L'Explication Prémisse
Cet article dit que la durée de prévenance pour informer un salarié d’un changement dans la répartition de son temps de travail (par exemple un changement d’horaires ou de planning) est fixée par accord d’entreprise ou d’établissement, ou à défaut par un accord de branche étendu. Ce délai ne peut pas être inférieur à trois jours ouvrés. Une exception existe dans les associations et entreprises d’aide à domicile pour des cas d’urgence (ces cas et le délai peuvent être définis par accord). Enfin, si le salarié est prévenu moins de sept jours ouvrés à l’avance, l’accord applicable doit prévoir des contreparties (compensations) pour le salarié.

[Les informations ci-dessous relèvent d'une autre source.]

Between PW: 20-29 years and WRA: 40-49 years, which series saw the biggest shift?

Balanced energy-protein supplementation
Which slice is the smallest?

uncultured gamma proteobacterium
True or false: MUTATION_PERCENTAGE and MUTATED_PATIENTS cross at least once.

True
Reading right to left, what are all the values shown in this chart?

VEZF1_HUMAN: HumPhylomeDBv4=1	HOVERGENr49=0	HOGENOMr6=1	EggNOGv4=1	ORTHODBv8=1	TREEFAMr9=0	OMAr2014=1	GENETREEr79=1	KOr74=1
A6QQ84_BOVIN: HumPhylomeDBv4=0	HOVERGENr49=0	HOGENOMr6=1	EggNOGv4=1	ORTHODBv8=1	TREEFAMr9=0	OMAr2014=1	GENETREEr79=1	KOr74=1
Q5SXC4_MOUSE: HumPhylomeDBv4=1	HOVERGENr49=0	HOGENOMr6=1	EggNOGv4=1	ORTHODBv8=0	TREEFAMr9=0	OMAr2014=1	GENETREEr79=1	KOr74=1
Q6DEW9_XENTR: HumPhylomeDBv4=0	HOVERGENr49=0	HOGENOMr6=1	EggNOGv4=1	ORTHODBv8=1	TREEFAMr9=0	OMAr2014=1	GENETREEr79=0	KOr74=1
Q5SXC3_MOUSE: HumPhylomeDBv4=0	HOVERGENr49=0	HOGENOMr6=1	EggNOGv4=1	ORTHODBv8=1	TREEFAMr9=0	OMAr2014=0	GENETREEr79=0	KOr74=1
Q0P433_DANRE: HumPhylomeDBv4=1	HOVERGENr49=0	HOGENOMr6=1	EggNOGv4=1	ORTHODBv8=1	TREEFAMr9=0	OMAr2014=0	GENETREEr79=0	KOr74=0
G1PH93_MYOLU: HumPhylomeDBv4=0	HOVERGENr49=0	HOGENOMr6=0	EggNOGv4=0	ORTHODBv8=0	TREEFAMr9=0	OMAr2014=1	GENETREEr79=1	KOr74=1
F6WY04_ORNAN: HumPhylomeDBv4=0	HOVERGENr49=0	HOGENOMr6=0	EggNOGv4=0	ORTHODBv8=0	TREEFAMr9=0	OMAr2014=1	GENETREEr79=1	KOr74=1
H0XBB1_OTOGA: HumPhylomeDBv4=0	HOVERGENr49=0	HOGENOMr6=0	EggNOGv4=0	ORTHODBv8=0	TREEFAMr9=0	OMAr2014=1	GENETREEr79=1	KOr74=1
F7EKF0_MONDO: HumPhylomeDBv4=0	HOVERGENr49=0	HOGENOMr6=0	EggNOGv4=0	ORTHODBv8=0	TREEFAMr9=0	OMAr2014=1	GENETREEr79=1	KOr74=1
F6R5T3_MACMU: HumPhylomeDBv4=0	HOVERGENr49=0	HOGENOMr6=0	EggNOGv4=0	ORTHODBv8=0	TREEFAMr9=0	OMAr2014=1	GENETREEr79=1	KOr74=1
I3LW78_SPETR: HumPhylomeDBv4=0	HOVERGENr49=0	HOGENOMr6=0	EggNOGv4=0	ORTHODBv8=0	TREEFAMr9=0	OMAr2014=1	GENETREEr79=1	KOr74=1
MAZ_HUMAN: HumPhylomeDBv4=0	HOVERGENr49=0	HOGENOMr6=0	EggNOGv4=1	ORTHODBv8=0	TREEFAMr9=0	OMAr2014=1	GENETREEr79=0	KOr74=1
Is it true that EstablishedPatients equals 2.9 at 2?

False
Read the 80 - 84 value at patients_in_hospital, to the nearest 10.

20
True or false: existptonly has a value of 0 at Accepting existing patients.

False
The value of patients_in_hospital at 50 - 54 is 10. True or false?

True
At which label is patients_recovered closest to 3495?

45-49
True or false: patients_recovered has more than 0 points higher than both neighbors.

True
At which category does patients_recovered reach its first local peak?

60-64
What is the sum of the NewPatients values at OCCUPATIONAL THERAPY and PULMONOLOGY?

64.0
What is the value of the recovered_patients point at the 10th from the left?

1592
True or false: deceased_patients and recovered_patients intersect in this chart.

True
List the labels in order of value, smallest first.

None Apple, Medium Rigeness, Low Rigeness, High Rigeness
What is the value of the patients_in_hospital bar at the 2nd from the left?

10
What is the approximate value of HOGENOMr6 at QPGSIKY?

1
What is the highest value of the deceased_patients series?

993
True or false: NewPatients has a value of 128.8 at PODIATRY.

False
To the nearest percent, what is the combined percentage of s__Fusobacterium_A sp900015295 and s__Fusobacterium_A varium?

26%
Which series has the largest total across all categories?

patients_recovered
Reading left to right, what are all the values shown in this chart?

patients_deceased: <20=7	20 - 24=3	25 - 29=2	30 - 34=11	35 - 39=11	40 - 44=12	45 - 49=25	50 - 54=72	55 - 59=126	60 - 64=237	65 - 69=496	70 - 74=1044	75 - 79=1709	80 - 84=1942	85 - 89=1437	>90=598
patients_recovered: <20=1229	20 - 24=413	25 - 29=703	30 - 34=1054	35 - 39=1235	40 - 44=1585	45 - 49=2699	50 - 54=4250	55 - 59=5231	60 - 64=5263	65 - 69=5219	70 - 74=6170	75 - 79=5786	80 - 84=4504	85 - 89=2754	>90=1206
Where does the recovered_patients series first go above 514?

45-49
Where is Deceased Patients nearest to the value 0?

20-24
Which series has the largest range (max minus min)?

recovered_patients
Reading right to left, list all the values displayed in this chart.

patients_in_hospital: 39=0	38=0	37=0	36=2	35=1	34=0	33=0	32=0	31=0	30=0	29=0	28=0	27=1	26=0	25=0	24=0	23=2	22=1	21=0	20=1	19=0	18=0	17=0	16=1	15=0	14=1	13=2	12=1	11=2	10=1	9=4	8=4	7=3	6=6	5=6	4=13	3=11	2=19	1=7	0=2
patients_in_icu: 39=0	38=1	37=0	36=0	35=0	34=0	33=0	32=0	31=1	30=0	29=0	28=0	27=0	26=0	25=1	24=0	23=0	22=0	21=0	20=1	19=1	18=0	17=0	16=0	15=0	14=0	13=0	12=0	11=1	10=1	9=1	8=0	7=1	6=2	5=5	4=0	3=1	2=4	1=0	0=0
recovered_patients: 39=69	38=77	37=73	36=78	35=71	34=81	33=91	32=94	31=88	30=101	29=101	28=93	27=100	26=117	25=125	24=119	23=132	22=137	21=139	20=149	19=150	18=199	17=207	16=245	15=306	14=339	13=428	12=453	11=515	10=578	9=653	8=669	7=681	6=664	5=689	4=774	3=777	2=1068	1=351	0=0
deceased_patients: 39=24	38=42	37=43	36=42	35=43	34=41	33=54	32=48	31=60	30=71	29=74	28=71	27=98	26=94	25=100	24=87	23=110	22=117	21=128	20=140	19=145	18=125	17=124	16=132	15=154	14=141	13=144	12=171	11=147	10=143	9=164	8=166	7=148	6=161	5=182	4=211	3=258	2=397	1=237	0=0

Entreprise de nettoyage : la direction souhaite modifier le planning d’une équipe la semaine prochaine. L’accord d’entreprise fixe un délai de prévenance de 5 jours ouvrés, donc la modification doit être notifiée au plus tard 5 jours ouvrés avant la date d’entrée en vigueur. Dans une association d’aide à domicile, si un bénéficiaire signale une urgence et l’accord prévoit une procédure d’urgence, l’employeur peut prévenir l’agent 48 heures à l’avance ; si cet agent reçoit moins de 7 jours ouvrés de prévenance, l’accord prévoit une majoration de rémunération pour ces changements de planning de dernière minute.
- La notification d’un changement de répartition du temps de travail doit respecter le délai fixé par accord d’entreprise/établissement ou, à défaut, par accord de branche étendu.
- Le délai minimal ne peut être inférieur à 3 jours ouvrés (sauf dispositions particulières pour l’aide à domicile en cas d’urgence définies par accord).
- Les accords peuvent prévoir des délais plus longs que le minimum légal.
- Pour les associations et entreprises d’aide à domicile, des délais plus courts sont possibles uniquement pour les cas d’urgence tels que définis par l’accord applicable.
- Si le délai de prévenance est inférieur à 7 jours ouvrés, l’accord applicable doit prévoir des contreparties (par ex. majoration, repos compensateur, indemnité).
- Il revient à l’accord d’entreprise/établissement ou à défaut à l’accord de branche étendu de définir à la fois les délais et les contreparties; l’employeur doit se conformer à ces règles lors de la modification des plannings.